一個無權無勢的人,感動之下,能為她的‘愛人’做些什麽呢?
秋蘭溪眼眸閃爍了一下,心中有了定計。
因為最近政事繁忙的緣故,燕清黎回來的一向都比平日要晚上一些,那些資料皆有意無意的将疑點指向錦王,為了給那蠢貨反應的時間,燕清黎反而為此耗費了更多的精力。
當她回府時,只瞧見秋蘭溪正站在門口,她唇畔抿着笑,暖意融融,眸子在見到她時驟然明亮了起來,妃色束腰襦裙穿在她身上,跟發間的桃花簪相映成輝,猶如一個從桃花中走出的神妃仙子一般。

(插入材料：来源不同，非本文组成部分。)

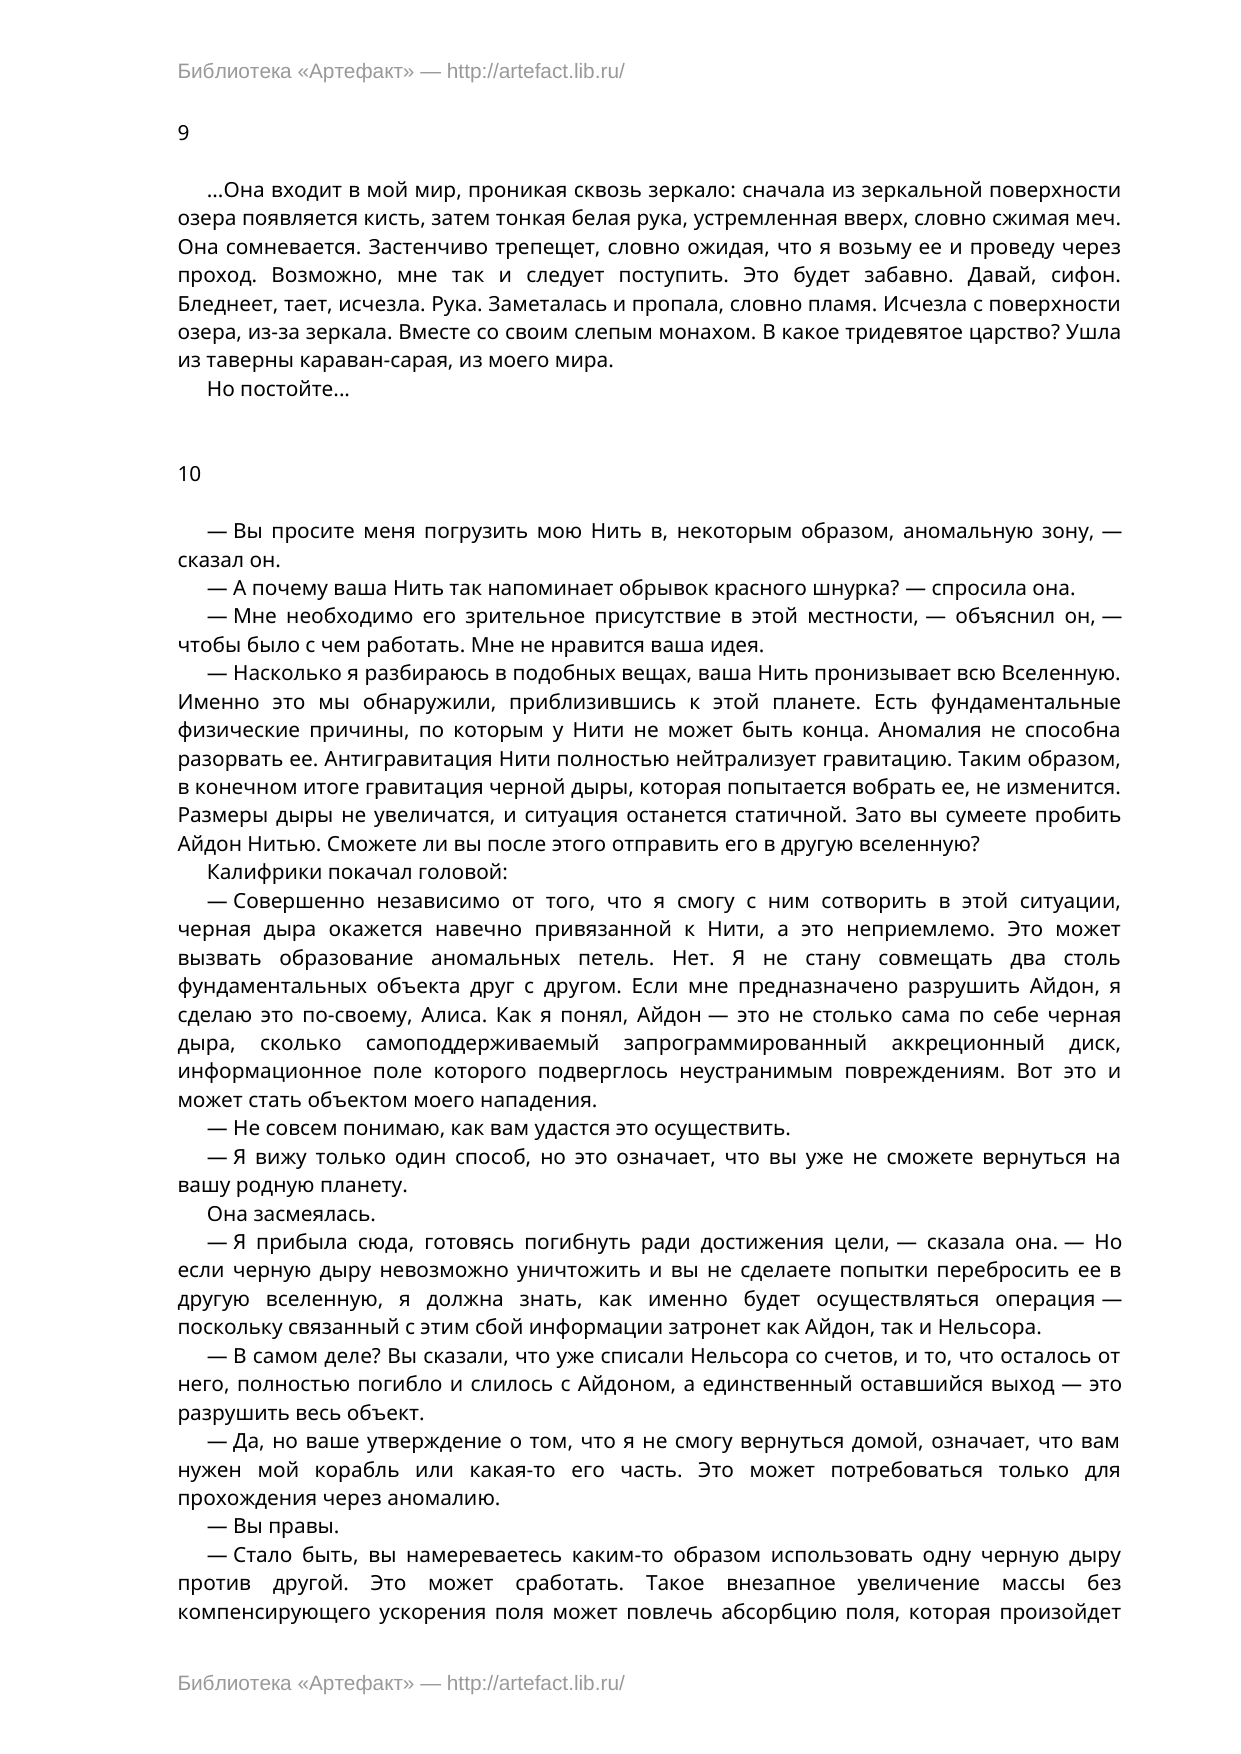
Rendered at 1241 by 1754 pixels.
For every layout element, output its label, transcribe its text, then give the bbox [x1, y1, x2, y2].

秋蘭溪也看到了燕清黎,皇家貴女的儀态氣度在她身上展現得淋漓盡致,她只看着她,然後便笑了起來,眉眼唇角彎彎,不符合當下對女子的儀态要求,卻足夠感染人,洋溢着止不住的快樂。
她提起裙擺朝着燕清黎跑了過去:“殿下!”
秋蘭溪一點都不矜持地伸出手臂攬住她的脖子,燕清黎注意到她今日妝容略深,不僅眉心描上了花钿,眼尾還暈出了一抹緋紅,本該是極其美豔的妝容,出現在她身上卻仍帶幾分純然,這種矛盾之處,讓人更忍不住去被她吸引、入探尋。
“像什麽樣子。”燕清黎不輕不重的呵斥了聲,瞥了眼四周把頭低得更深的下人,“怎麽站在門口?等我回來?”

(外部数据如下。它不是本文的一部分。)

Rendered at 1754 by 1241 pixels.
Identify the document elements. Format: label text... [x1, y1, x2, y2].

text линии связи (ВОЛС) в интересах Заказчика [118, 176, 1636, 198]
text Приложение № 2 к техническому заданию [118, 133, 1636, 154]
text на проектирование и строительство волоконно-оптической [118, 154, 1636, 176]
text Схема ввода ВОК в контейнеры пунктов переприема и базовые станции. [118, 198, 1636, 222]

她看着秋蘭溪臉上燦爛的笑容,心下明了,她約莫是終于回過了神來,現下才會覺得高興,不知為何,她自己也不自覺牽起了唇角。
“對呀!”秋蘭溪眉眼彎彎,試圖擠出一滴淚來表現自己激動到流淚,但不知為何,這種時候她反倒哭不出來了,只好目光灼灼地看着她,“殿下,我真的太高興了。”
“高興就好,”她輕描淡寫的道出這麽一句,便牽起她的手道,“先進去吧。”
燕清黎并不覺得自己做了什麽了不得的事,但卻為此時的一切由衷的嘗到了甜意,她猜想,秋蘭溪的心情大抵也是如此——
在對方心裏,原來自己如此特別。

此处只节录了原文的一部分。